The advantage of coordinating from the press box
After the Buckeyes scored against Purdue on Saturday with three seconds left, a decision had to be made. Do you give the ball to your 240 pound running back, or throw the ball with your backup quarterback for the two point conversion to send the game into overtime?
The offensive line and running back wanted the game on their shoulders, and told the coaching staff to run behind them for the points. But offensive coordinator Tom Herman was up in the press box with a different perspective, away from the emotion on the sidelines.
“The sterility of the press box allows you not to get caught up in the emotion,” Herman explained after the game."
"It allows you not to get caught up in the moment and how big the moment is and be able to say, ‘Guys, I’ve got (the play call) right here. We’ve been practicing it for three weeks and it’s right here in front of me.’”

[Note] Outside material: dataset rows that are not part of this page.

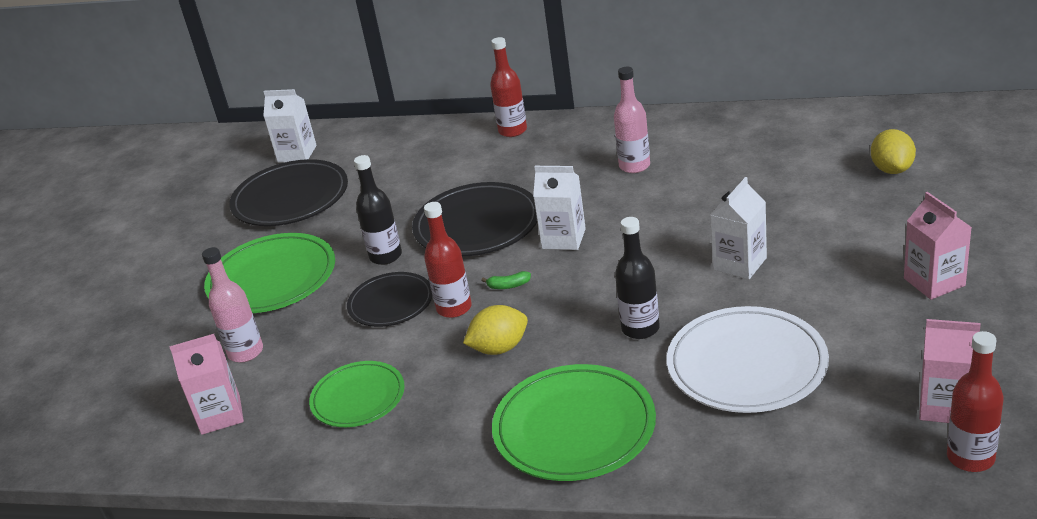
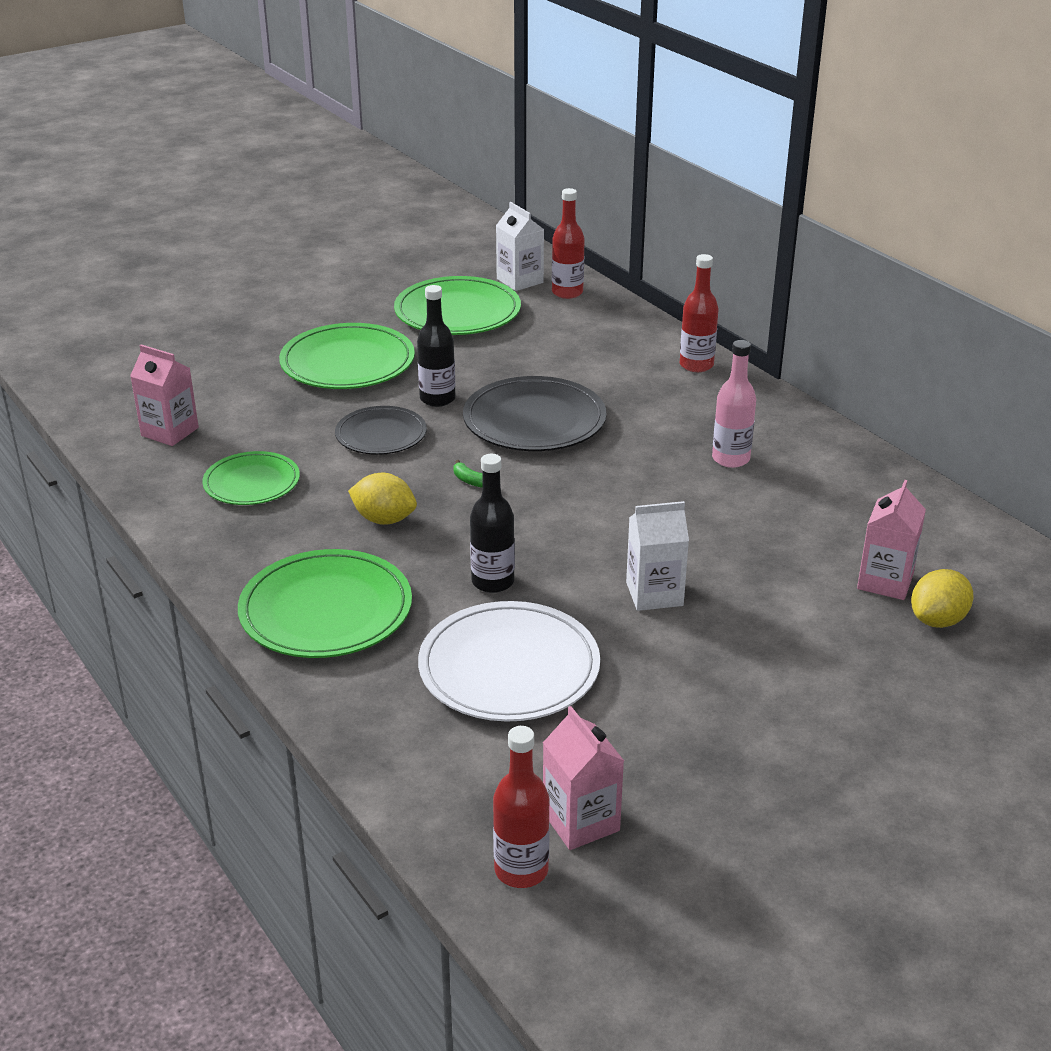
camera: 40 degrees right, 0 degrees up
pink bottle [202,247,263,362] -> none
black plate [229,159,348,226] -> green plate [394,276,521,335]
red bottle [424,202,472,318] -> red bottle moved to [552,188,585,299]
white carton [533,166,586,250] -> none
pink carton [904,192,972,300] -> pink carton moved to [857,480,926,600]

“That was our two-point play and I didn’t care if the O-line wanted to run it. I didn’t care if Carlos Hyde wanted to run it. This was what we had all agreed upon as a staff on Thursday for the last five weeks. I know everybody was excited and their hearts were racing, but, ‘Hey, I’ve got it right here. This is what we practiced, so this is what I think we should probably do.’”
Herman added that his ability to pick his battles earlier in the season with head coach Urban Meyer may have led to the approval on the play call.
“Had I been fighting for everything that I had wanted for nine weeks, that one might not have gotten approved. So you pick your battles.”
The perspective from the press box can prove to be beneficial for many coordinators, and for Herman and the Buckeyes, the perspective clearly contributed to the win.
“I think that’s the beauty of being in that sterile environment in the press box is not getting caught up in the emotion and the enormity of the play, and really be able to calmly dissect what needs to happen in order to be successful.” Herman said.